New Members 2016
Chair Welcomes New Members
New members Nigel Cheney, Caron Penney, Vanessa Rolf and Willemien de Villiers were welcomed by Chair, Sue Stone, at the 2016 AGM which was held in London last week. At the meeting past member, Hannah Streefkerk was invited back into the group bringing the total number of exhibiting members to fifty-six.
Nigel Cheney has a BA in Textiles, with Commendation in Art History and an MA in Textiles. He is a lecturer in Embroidered Textiles at NCAD and has been the Republic of Ireland Selector for the Lódz Tapestry Triennale, Poland, since 2000.
Professional duties have included being an External Examiner for the B.A. Textile Design, Bradford College 2002-2004. He is an expert in Industrial Multi-Head embroidery and has worked with several companies in Ireland and the UK.
Caron Penney uses both references to street architecture and structural comparisons between the warp and weft and the gridded road systems in New York. Often these themes respond to the ebb and flow of the daily migration across the city. The subject matter draws comparisons between societies need to function and the individuals need for identity and their subtle co-existence. This careful balance is represented in the meticulous repetition of patterns and shapes in her tapestries.

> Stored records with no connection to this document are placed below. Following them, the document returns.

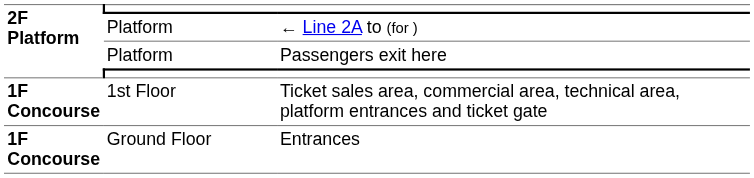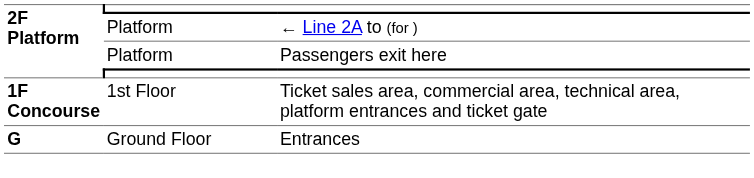Entrances | 2F Platform: 1F Concourse -> G
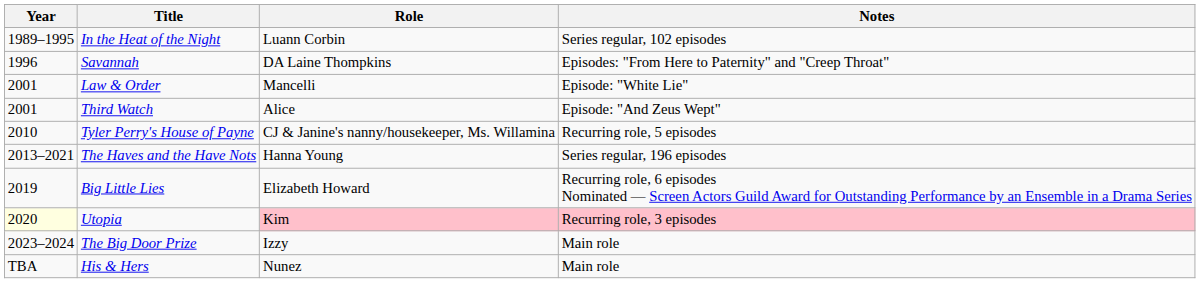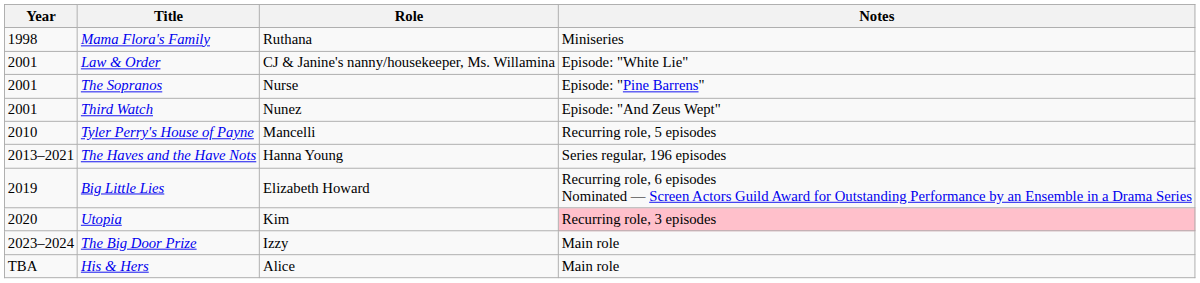- row: 1989–1995 | In the Heat of the Night | Luann Corbin | Series regular, 102 episodes
- row: 1996 | Savannah | DA Laine Thompkins | Episodes: "From Here to Paternity" and "Creep Throat"
+ row: 1998 | Mama Flora's Family | Ruthana | Miniseries
Law & Order | Role: Mancelli -> CJ & Janine's nanny/housekeeper, Ms. Willamina
+ row: 2001 | The Sopranos | Nurse | Episode: "Pine Barrens"
Third Watch | Role: Alice -> Nunez
Tyler Perry's House of Payne | Role: CJ & Janine's nanny/housekeeper, Ms. Willamina -> Mancelli
Utopia | Year: lightyellow background -> no background
Utopia | Role: pink background -> no background
His & Hers | Role: Nunez -> Alice
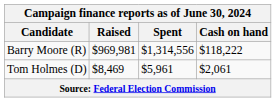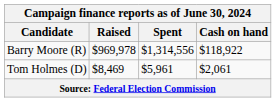Barry Moore (R) | Raised: $969,981 -> $969,978
Barry Moore (R) | Cash on hand: $118,222 -> $118,922
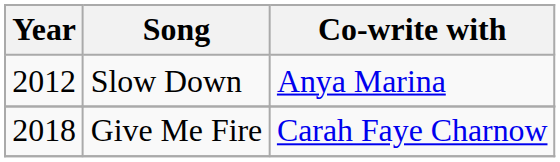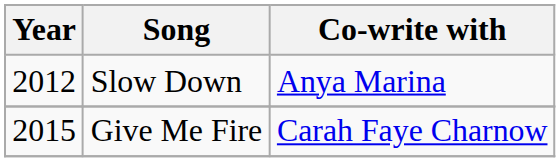Give Me Fire | Year: 2018 -> 2015
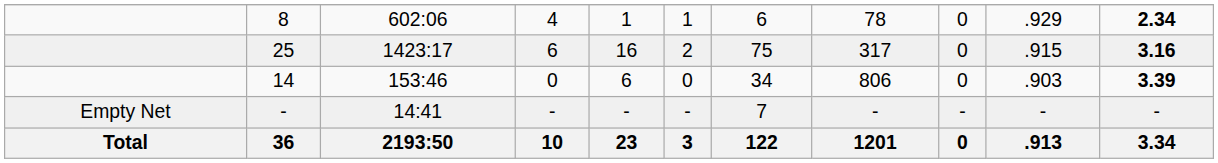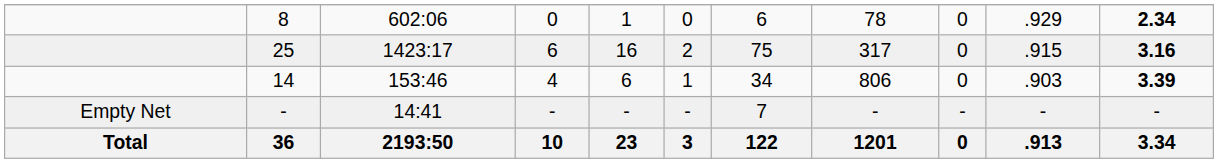8 | column 4: 4 -> 0
8 | column 6: 1 -> 0
14 | column 4: 0 -> 4
14 | column 6: 0 -> 1
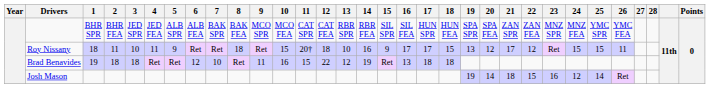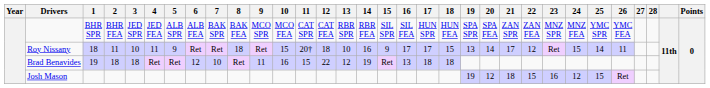Roy Nissany | 20: 12 -> 14
Roy Nissany | 25: 15 -> 14
Josh Mason | 20: 14 -> 12
Josh Mason | 25: 14 -> 15
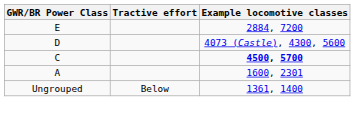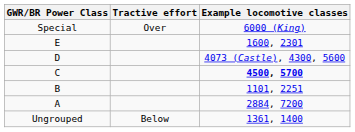+ row: Special | Over | 6000 (King)
E | Example locomotive classes: 2884, 7200 -> 1600, 2301
+ row: B | 1101, 2251
A | Example locomotive classes: 1600, 2301 -> 2884, 7200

Vanessa Rolf looks to the relationship between the geography, mapping of movement and the recorded experience of a place. She says, “We travel through desire or necessity, and the expectations and preconceptions that we hold of our destinations are explored in my work. My pieces take their inspiration from passages of travel literature, maps and documentary photographs aiming to evoke the more transient and ethereal qualities of journeying”.
Willemien de Villiers is a South African artist and writer, currently residing in Muizenberg, Cape Town.
Her work is a dialogue between real and imagined microscopic biological phenomena, reconstructing the common cellular history of all living things through atomised patterning. The process of decay and disintegration, and the inevitable new growth and integration that follows, inform this major theme in her work, especially with regard to memory (personal, political and social).